What you should do: Restate the data below word for word, leaving nothing out.

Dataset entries
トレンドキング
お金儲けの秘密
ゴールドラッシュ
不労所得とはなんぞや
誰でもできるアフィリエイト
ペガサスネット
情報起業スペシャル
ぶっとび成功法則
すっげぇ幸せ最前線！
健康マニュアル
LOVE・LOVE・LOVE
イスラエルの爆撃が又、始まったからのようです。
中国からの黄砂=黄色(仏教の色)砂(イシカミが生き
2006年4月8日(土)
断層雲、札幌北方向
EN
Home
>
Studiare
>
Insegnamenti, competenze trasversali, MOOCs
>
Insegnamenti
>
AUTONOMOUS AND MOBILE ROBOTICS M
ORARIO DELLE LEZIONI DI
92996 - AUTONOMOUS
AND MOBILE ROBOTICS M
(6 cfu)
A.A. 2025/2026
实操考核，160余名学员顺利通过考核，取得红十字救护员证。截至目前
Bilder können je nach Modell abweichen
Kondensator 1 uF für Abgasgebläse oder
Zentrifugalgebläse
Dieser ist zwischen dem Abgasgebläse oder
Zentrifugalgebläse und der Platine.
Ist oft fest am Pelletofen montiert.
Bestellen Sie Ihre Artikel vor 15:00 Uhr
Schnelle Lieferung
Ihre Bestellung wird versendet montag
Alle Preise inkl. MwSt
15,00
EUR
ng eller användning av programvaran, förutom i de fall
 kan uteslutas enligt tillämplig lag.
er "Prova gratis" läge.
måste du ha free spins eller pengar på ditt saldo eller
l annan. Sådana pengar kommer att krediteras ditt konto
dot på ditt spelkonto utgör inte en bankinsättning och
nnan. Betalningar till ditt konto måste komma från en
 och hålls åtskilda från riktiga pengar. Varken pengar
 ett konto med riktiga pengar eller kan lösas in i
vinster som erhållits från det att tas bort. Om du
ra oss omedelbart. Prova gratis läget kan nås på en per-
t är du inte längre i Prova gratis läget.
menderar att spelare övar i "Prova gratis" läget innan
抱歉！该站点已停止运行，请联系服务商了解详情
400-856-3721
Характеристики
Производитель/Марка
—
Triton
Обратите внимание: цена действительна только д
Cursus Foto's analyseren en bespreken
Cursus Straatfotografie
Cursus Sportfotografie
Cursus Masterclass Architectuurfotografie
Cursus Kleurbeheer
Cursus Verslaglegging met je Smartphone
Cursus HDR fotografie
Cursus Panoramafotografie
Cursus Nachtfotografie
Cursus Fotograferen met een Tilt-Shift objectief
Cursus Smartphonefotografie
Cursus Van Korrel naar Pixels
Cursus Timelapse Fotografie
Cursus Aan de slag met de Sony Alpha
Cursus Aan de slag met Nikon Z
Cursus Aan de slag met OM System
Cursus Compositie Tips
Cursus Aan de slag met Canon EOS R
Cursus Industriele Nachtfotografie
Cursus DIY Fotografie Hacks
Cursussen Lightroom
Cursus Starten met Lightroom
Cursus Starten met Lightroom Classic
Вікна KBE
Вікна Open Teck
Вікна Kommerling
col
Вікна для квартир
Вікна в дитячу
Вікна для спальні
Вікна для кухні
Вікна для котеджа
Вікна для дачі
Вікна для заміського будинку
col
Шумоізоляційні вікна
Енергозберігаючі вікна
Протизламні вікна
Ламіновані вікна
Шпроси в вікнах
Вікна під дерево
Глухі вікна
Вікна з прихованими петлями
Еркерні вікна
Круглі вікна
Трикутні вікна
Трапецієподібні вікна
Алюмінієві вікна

Solved exercise:
トレンドキング
お金儲けの秘密
ゴールドラッシュ
不労所得とはなんぞや
誰でもできるアフィリエイト
ペガサスネット
情報起業スペシャル
ぶっとび成功法則
すっげぇ幸せ最前線！
健康マニュアル
LOVE・LOVE・LOVE
イスラエルの爆撃が又、始まったからのようです。
中国からの黄砂=黄色(仏教の色)砂(イシカミが生き
2006年4月8日(土)
断層雲、札幌北方向
EN
Home
>
Studiare
>
Insegnamenti, competenze trasversali, MOOCs
>
Insegnamenti
>
AUTONOMOUS AND MOBILE ROBOTICS M
ORARIO DELLE LEZIONI DI
92996 - AUTONOMOUS
AND MOBILE ROBOTICS M
(6 cfu)
A.A. 2025/2026
实操考核，160余名学员顺利通过考核，取得红十字救护员证。截至目前
Bilder können je nach Modell abweichen
Kondensator 1 uF für Abgasgebläse oder
Zentrifugalgebläse
Dieser ist zwischen dem Abgasgebläse oder
Zentrifugalgebläse und der Platine.
Ist oft fest am Pelletofen montiert.
Bestellen Sie Ihre Artikel vor 15:00 Uhr
Schnelle Lieferung
Ihre Bestellung wird versendet montag
Alle Preise inkl. MwSt
15,00
EUR
ng eller användning av programvaran, förutom i de fall
 kan uteslutas enligt tillämplig lag.
er "Prova gratis" läge.
måste du ha free spins eller pengar på ditt saldo eller
l annan. Sådana pengar kommer att krediteras ditt konto
dot på ditt spelkonto utgör inte en bankinsättning och
nnan. Betalningar till ditt konto måste komma från en
 och hålls åtskilda från riktiga pengar. Varken pengar
 ett konto med riktiga pengar eller kan lösas in i
vinster som erhållits från det att tas bort. Om du
ra oss omedelbart. Prova gratis läget kan nås på en per-
t är du inte längre i Prova gratis läget.
menderar att spelare övar i "Prova gratis" läget innan
抱歉！该站点已停止运行，请联系服务商了解详情
400-856-3721
Характеристики
Производитель/Марка
—
Triton
Обратите внимание: цена действительна только д
Cursus Foto's analyseren en bespreken
Cursus Straatfotografie
Cursus Sportfotografie
Cursus Masterclass Architectuurfotografie
Cursus Kleurbeheer
Cursus Verslaglegging met je Smartphone
Cursus HDR fotografie
Cursus Panoramafotografie
Cursus Nachtfotografie
Cursus Fotograferen met een Tilt-Shift objectief
Cursus Smartphonefotografie
Cursus Van Korrel naar Pixels
Cursus Timelapse Fotografie
Cursus Aan de slag met de Sony Alpha
Cursus Aan de slag met Nikon Z
Cursus Aan de slag met OM System
Cursus Compositie Tips
Cursus Aan de slag met Canon EOS R
Cursus Industriele Nachtfotografie
Cursus DIY Fotografie Hacks
Cursussen Lightroom
Cursus Starten met Lightroom
Cursus Starten met Lightroom Classic
Вікна KBE
Вікна Open Teck
Вікна Kommerling
col
Вікна для квартир
Вікна в дитячу
Вікна для спальні
Вікна для кухні
Вікна для котеджа
Вікна для дачі
Вікна для заміського будинку
col
Шумоізоляційні вікна
Енергозберігаючі вікна
Протизламні вікна
Ламіновані вікна
Шпроси в вікнах
Вікна під дерево
Глухі вікна
Вікна з прихованими петлями
Еркерні вікна
Круглі вікна
Трикутні вікна
Трапецієподібні вікна
Алюмінієві вікна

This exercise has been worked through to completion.